[Transcribed page contents]
##########

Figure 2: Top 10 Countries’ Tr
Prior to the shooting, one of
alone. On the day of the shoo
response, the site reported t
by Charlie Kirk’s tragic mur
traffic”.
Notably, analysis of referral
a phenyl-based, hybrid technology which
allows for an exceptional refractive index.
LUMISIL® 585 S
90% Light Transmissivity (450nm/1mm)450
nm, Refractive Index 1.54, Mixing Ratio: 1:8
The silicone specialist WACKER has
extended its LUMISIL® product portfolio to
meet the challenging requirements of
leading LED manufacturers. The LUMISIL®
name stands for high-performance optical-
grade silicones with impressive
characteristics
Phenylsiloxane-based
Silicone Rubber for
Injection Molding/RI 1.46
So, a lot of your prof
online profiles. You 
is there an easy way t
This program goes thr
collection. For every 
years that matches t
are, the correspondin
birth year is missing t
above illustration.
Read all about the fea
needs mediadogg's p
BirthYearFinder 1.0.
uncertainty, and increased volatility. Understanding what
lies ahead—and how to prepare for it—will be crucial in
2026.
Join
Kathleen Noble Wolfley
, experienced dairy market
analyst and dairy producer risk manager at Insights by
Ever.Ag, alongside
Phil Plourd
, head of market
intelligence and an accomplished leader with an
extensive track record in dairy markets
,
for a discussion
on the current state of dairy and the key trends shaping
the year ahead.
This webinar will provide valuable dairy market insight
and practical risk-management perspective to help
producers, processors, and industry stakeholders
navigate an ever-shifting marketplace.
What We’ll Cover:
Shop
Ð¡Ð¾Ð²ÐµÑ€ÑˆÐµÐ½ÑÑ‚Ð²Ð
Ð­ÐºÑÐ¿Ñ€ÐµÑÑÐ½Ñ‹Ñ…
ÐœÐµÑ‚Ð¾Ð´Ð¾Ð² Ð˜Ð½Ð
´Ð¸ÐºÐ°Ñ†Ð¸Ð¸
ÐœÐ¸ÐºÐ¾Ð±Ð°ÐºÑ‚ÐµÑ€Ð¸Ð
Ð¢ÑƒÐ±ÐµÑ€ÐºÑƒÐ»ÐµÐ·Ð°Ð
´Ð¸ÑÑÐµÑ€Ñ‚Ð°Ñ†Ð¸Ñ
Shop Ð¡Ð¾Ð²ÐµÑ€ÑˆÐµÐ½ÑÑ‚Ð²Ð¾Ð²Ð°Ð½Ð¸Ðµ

##########

What this task involves —
Would you restate each of the entries word for word?

Solution to this problem —
Figure 2: Top 10 Countries’ Tr
Prior to the shooting, one of
alone. On the day of the shoo
response, the site reported t
by Charlie Kirk’s tragic mur
traffic”.
Notably, analysis of referral
a phenyl-based, hybrid technology which
allows for an exceptional refractive index.
LUMISIL® 585 S
90% Light Transmissivity (450nm/1mm)450
nm, Refractive Index 1.54, Mixing Ratio: 1:8
The silicone specialist WACKER has
extended its LUMISIL® product portfolio to
meet the challenging requirements of
leading LED manufacturers. The LUMISIL®
name stands for high-performance optical-
grade silicones with impressive
characteristics
Phenylsiloxane-based
Silicone Rubber for
Injection Molding/RI 1.46
So, a lot of your prof
online profiles. You 
is there an easy way t
This program goes thr
collection. For every 
years that matches t
are, the correspondin
birth year is missing t
above illustration.
Read all about the fea
needs mediadogg's p
BirthYearFinder 1.0.
uncertainty, and increased volatility. Understanding what
lies ahead—and how to prepare for it—will be crucial in
2026.
Join
Kathleen Noble Wolfley
, experienced dairy market
analyst and dairy producer risk manager at Insights by
Ever.Ag, alongside
Phil Plourd
, head of market
intelligence and an accomplished leader with an
extensive track record in dairy markets
,
for a discussion
on the current state of dairy and the key trends shaping
the year ahead.
This webinar will provide valuable dairy market insight
and practical risk-management perspective to help
producers, processors, and industry stakeholders
navigate an ever-shifting marketplace.
What We’ll Cover:
Shop
Ð¡Ð¾Ð²ÐµÑ€ÑˆÐµÐ½ÑÑ‚Ð²Ð
Ð­ÐºÑÐ¿Ñ€ÐµÑÑÐ½Ñ‹Ñ…
ÐœÐµÑ‚Ð¾Ð´Ð¾Ð² Ð˜Ð½Ð
´Ð¸ÐºÐ°Ñ†Ð¸Ð¸
ÐœÐ¸ÐºÐ¾Ð±Ð°ÐºÑ‚ÐµÑ€Ð¸Ð
Ð¢ÑƒÐ±ÐµÑ€ÐºÑƒÐ»ÐµÐ·Ð°Ð
´Ð¸ÑÑÐµÑ€Ñ‚Ð°Ñ†Ð¸Ñ
Shop Ð¡Ð¾Ð²ÐµÑ€ÑˆÐµÐ½ÑÑ‚Ð²Ð¾Ð²Ð°Ð½Ð¸Ðµ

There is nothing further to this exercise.